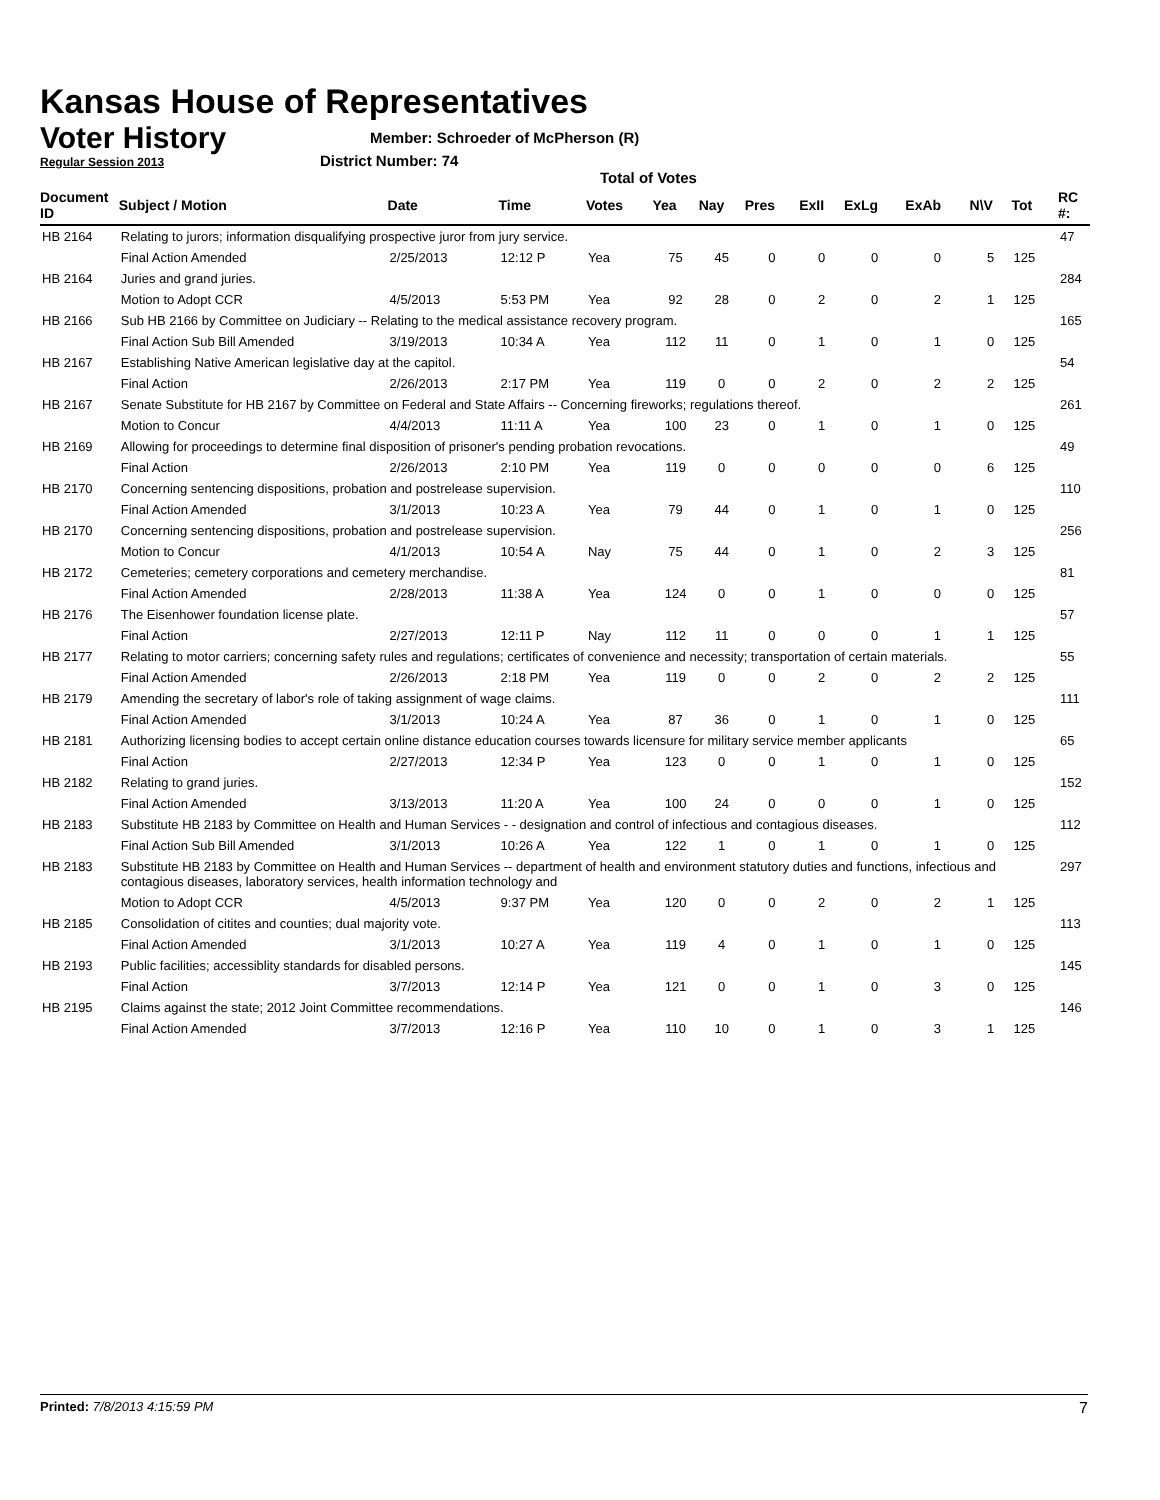Kansas House of Representatives
Voter History
Regular Session 2013
Member: Schroeder of McPherson (R)
District Number: 74
Total of Votes
| Document ID | Subject / Motion | Date | Time | Votes | Yea | Nay | Pres | ExII | ExLg | ExAb | N\V | Tot | RC #: |
| --- | --- | --- | --- | --- | --- | --- | --- | --- | --- | --- | --- | --- | --- |
| HB 2164 | Relating to jurors; information disqualifying prospective juror from jury service. | | | | | | | | | | | | 47 |
| | Final Action Amended | 2/25/2013 | 12:12 P | Yea | 75 | 45 | 0 | 0 | 0 | 0 | 5 | 125 | |
| HB 2164 | Juries and grand juries. | | | | | | | | | | | | 284 |
| | Motion to Adopt CCR | 4/5/2013 | 5:53 PM | Yea | 92 | 28 | 0 | 2 | 0 | 2 | 1 | 125 | |
| HB 2166 | Sub HB 2166 by Committee on Judiciary -- Relating to the medical assistance recovery program. | | | | | | | | | | | | 165 |
| | Final Action Sub Bill Amended | 3/19/2013 | 10:34 A | Yea | 112 | 11 | 0 | 1 | 0 | 1 | 0 | 125 | |
| HB 2167 | Establishing Native American legislative day at the capitol. | | | | | | | | | | | | 54 |
| | Final Action | 2/26/2013 | 2:17 PM | Yea | 119 | 0 | 0 | 2 | 0 | 2 | 2 | 125 | |
| HB 2167 | Senate Substitute for HB 2167 by Committee on Federal and State Affairs -- Concerning fireworks; regulations thereof. | | | | | | | | | | | | 261 |
| | Motion to Concur | 4/4/2013 | 11:11 A | Yea | 100 | 23 | 0 | 1 | 0 | 1 | 0 | 125 | |
| HB 2169 | Allowing for proceedings to determine final disposition of prisoner's pending probation revocations. | | | | | | | | | | | | 49 |
| | Final Action | 2/26/2013 | 2:10 PM | Yea | 119 | 0 | 0 | 0 | 0 | 0 | 6 | 125 | |
| HB 2170 | Concerning sentencing dispositions, probation and postrelease supervision. | | | | | | | | | | | | 110 |
| | Final Action Amended | 3/1/2013 | 10:23 A | Yea | 79 | 44 | 0 | 1 | 0 | 1 | 0 | 125 | |
| HB 2170 | Concerning sentencing dispositions, probation and postrelease supervision. | | | | | | | | | | | | 256 |
| | Motion to Concur | 4/1/2013 | 10:54 A | Nay | 75 | 44 | 0 | 1 | 0 | 2 | 3 | 125 | |
| HB 2172 | Cemeteries; cemetery corporations and cemetery merchandise. | | | | | | | | | | | | 81 |
| | Final Action Amended | 2/28/2013 | 11:38 A | Yea | 124 | 0 | 0 | 1 | 0 | 0 | 0 | 125 | |
| HB 2176 | The Eisenhower foundation license plate. | | | | | | | | | | | | 57 |
| | Final Action | 2/27/2013 | 12:11 P | Nay | 112 | 11 | 0 | 0 | 0 | 1 | 1 | 125 | |
| HB 2177 | Relating to motor carriers; concerning safety rules and regulations; certificates of convenience and necessity; transportation of certain materials. | | | | | | | | | | | | 55 |
| | Final Action Amended | 2/26/2013 | 2:18 PM | Yea | 119 | 0 | 0 | 2 | 0 | 2 | 2 | 125 | |
| HB 2179 | Amending the secretary of labor's role of taking assignment of wage claims. | | | | | | | | | | | | 111 |
| | Final Action Amended | 3/1/2013 | 10:24 A | Yea | 87 | 36 | 0 | 1 | 0 | 1 | 0 | 125 | |
| HB 2181 | Authorizing licensing bodies to accept certain online distance education courses towards licensure for military service member applicants | | | | | | | | | | | | 65 |
| | Final Action | 2/27/2013 | 12:34 P | Yea | 123 | 0 | 0 | 1 | 0 | 1 | 0 | 125 | |
| HB 2182 | Relating to grand juries. | | | | | | | | | | | | 152 |
| | Final Action Amended | 3/13/2013 | 11:20 A | Yea | 100 | 24 | 0 | 0 | 0 | 1 | 0 | 125 | |
| HB 2183 | Substitute HB 2183 by Committee on Health and Human Services - - designation and control of infectious and contagious diseases. | | | | | | | | | | | | 112 |
| | Final Action Sub Bill Amended | 3/1/2013 | 10:26 A | Yea | 122 | 1 | 0 | 1 | 0 | 1 | 0 | 125 | |
| HB 2183 | Substitute HB 2183 by Committee on Health and Human Services -- department of health and environment statutory duties and functions, infectious and contagious diseases, laboratory services, health information technology and | | | | | | | | | | | | 297 |
| | Motion to Adopt CCR | 4/5/2013 | 9:37 PM | Yea | 120 | 0 | 0 | 2 | 0 | 2 | 1 | 125 | |
| HB 2185 | Consolidation of citites and counties; dual majority vote. | | | | | | | | | | | | 113 |
| | Final Action Amended | 3/1/2013 | 10:27 A | Yea | 119 | 4 | 0 | 1 | 0 | 1 | 0 | 125 | |
| HB 2193 | Public facilities; accessiblity standards for disabled persons. | | | | | | | | | | | | 145 |
| | Final Action | 3/7/2013 | 12:14 P | Yea | 121 | 0 | 0 | 1 | 0 | 3 | 0 | 125 | |
| HB 2195 | Claims against the state; 2012 Joint Committee recommendations. | | | | | | | | | | | | 146 |
| | Final Action Amended | 3/7/2013 | 12:16 P | Yea | 110 | 10 | 0 | 1 | 0 | 3 | 1 | 125 | |
Printed: 7/8/2013 4:15:59 PM 7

▶ **YOUR TASK**:
Having found the line with "3 | 0 | 125 | |", transcribe it and each line after it to the end of the entries, with no other lines.

▶ **ANSWER SECTION**:
| | Final Action | 3/7/2013 | 12:14 P | Yea | 121 | 0 | 0 | 1 | 0 | 3 | 0 | 125 | |
| HB 2195 | Claims against the state; 2012 Joint Committee recommendations. | | | | | | | | | | | | 146 |
| | Final Action Amended | 3/7/2013 | 12:16 P | Yea | 110 | 10 | 0 | 1 | 0 | 3 | 1 | 125 | |
Printed: 7/8/2013 4:15:59 PM 7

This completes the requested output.